How Filing for Bankruptcy Can Impact Your California Home
If you’re close to being in foreclosure, then filing for bankruptcy could be a good option for you. This is the relationship between bankruptcy and foreclosure.
Keyword(s): filing for bankruptcy
Foreclosure can be one of the scariest things that someone faces in life. It can result in you being kicked out of your home and all of your possessions thrown in front of your house by the local sheriff.
In America, this is a cruel reality for a lot of people. There were over 324,000 houses foreclosed in 2022.
If you are someone that is at risk of facing foreclosure, you do have options. One of those options is filing for bankruptcy.
Why should you file for bankruptcy? What are the biggest benefits of using this option?
This is your guide.
Know the Foreclosure Process
Before we talk about filing for bankruptcy, let’s make sure that you are aware of the foreclosure process in California. This is mainly for you to make sure you know how much time you have to settle this. Plus, you can make sure that everything you have gone through so far is legal.
In California, foreclosure takes at least 200 days after the first missed payment to enforce. What happens is that you have 120 days to catch up on your payments before you receive a Notice of Default.
After that, you have about three months before your home gets put up for auction. If you are still not current on your loan payments after 180 days, you will receive a Notice of Trustee Sale.
That lets you know that your home is going to be put up for auction. The notice has to get sent out at least 20 days before your auction date. So, if you receive this, you have about three weeks to get your affairs in order before your house gets sold.
While the typical process takes about 200 days if a homeowner fails to pay their debt, there are ways it can get delayed. Sometimes, it can be because of court orders. Other times, it can be taking drastic action, such as filing for bankruptcy.
Filing for Bankruptcy
After you get a Notice of Trustee Sale, you could start to panic about losing your home. However, there is one thing that you can do to try to delay this sale.

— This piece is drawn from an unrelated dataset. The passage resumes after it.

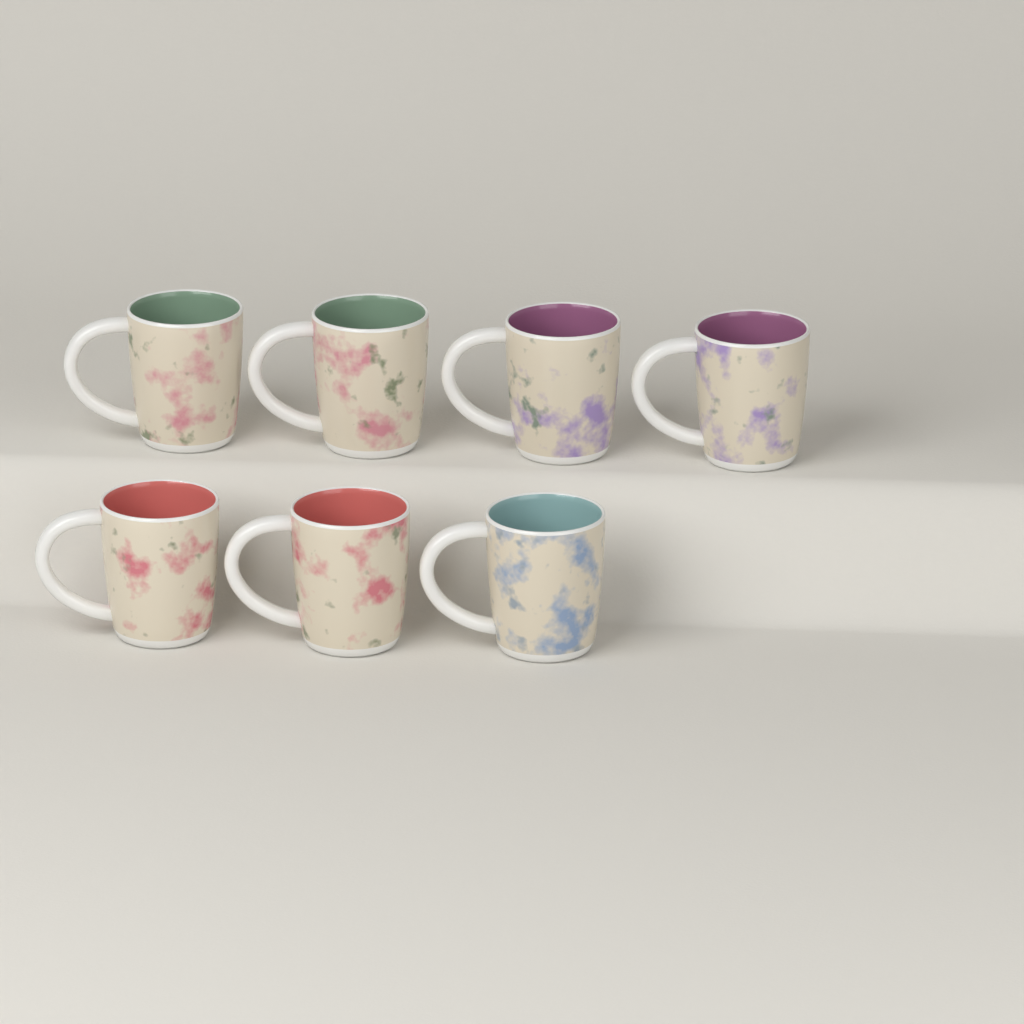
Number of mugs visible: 7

Believe it or not, filing for bankruptcy can be a way to delay this sale. If your house was supposed to be sold 20 days after you got that notice, what you need to do is file for bankruptcy before the auction date.

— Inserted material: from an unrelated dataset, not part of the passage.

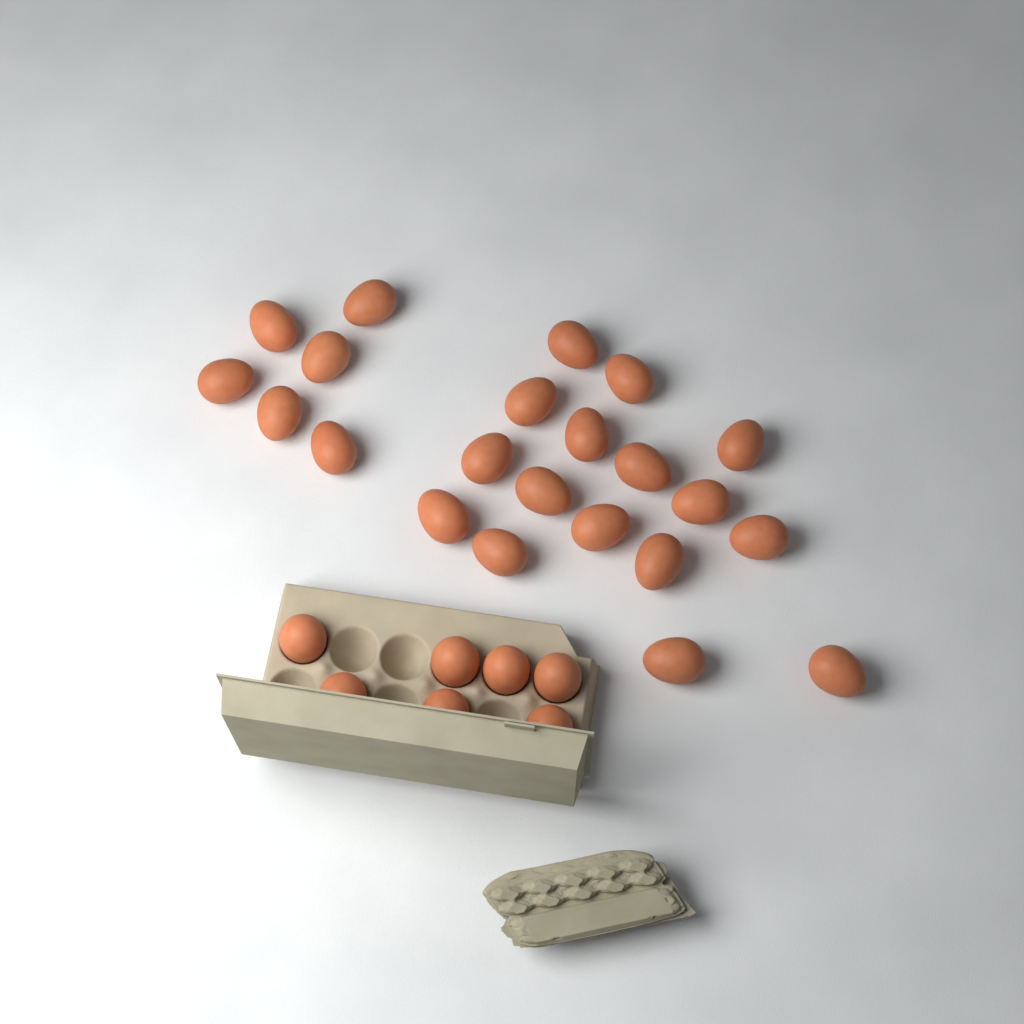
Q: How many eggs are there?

If you do this, then any sale that takes place after you file for bankruptcy is considered void. The reason for this is when it comes to bankruptcy, all of the assets you have at the time that you file would be under this umbrella.

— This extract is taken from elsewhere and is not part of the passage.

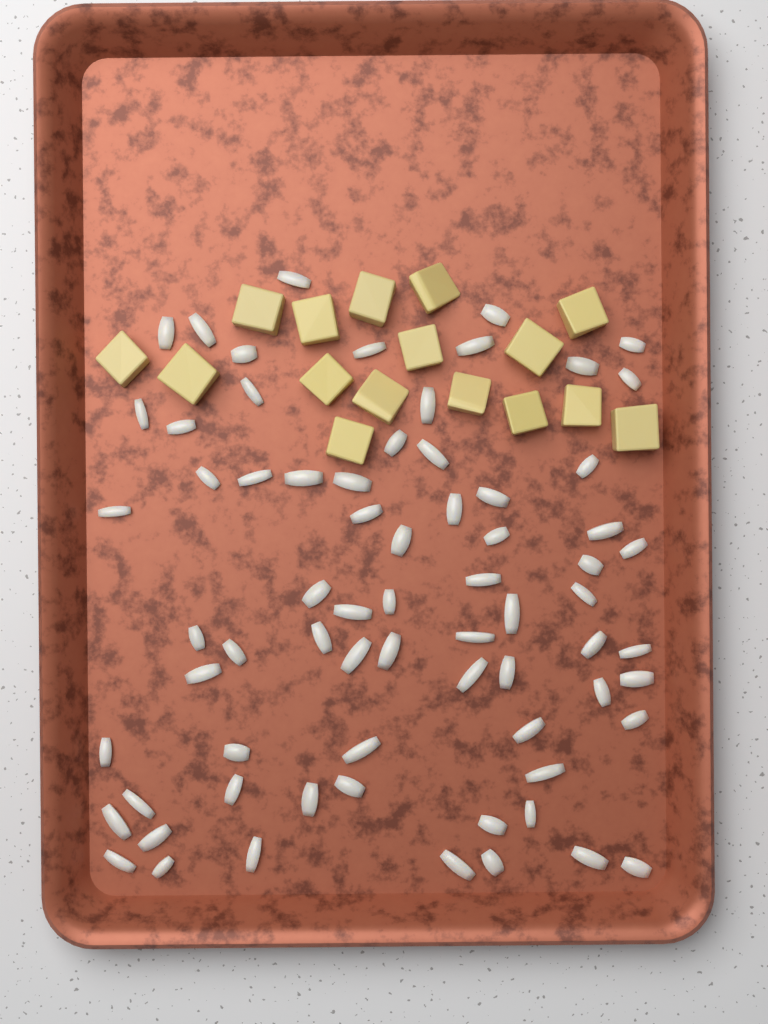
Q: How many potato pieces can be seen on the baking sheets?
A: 16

That means that certain authorities need to review these assets and your financial situation closely. In other words, you may buy an extra six weeks just for this review process.
Depending on what type of bankruptcy you can qualify for, you may even buy several more years.
Chapter 13 Bankruptcy
Arguably the best type of bankruptcy you can file in this situation is a Chapter 13 bankruptcy. The reason for this is that under this type of bankruptcy, you could have up to five years to make things right with your lender.
You see, with this type of bankruptcy, the goal is to come up with a realistic payment plan over a certain time. This period ranges from 3-5 years in most cases.
Let’s say that you owe $175,000 to a lender. In this situation, the agreement may be for you to pay $120,000 over the course of five years. That could equal a payment of $2,500 per month.
The catch with this is that for you to qualify for this type of bankruptcy, you have to have some sort of reported income. The reason for this is that your income is used to determine if you can keep up with the agreed-upon payment plan.
If you are a homeowner that is currently unemployed, this type of bankruptcy can be much more difficult to qualify for. However, the good news is that if you have a job, you can likely qualify as long as your debt is under $2.75 million.
Other Bankruptcy Options
While Chapter 13 is the best bankruptcy option for this situation, there are a couple of alternatives. However, both of these will come with their catches.
The first option is Chapter 11. Like Chapter 13, you can come up with a payment plan to pay back your debt in this situation. You can even do so for longer than five years.
What is the catch? It is a more expensive legal process, and you typically have to pay a higher percentage of your debt. On top of this, you need a majority vote to approve your payment plan here.
The other option you have is Chapter 7 bankruptcy. What is good about this is that it can stop foreclosure for several months. However, the catch is that this is only temporary, and once the case settles, you can end up right back where you started.
Sell Your House
You may have successfully filed for bankruptcy and even agreed to a payment plan described above. However, you may realize that you still have a problem coming up with all of the money.
Your bankruptcy may have bought you a couple of years, but you still need to secure the finances. One option you may consider is selling the home yourself after filing for bankruptcy to get more money for it.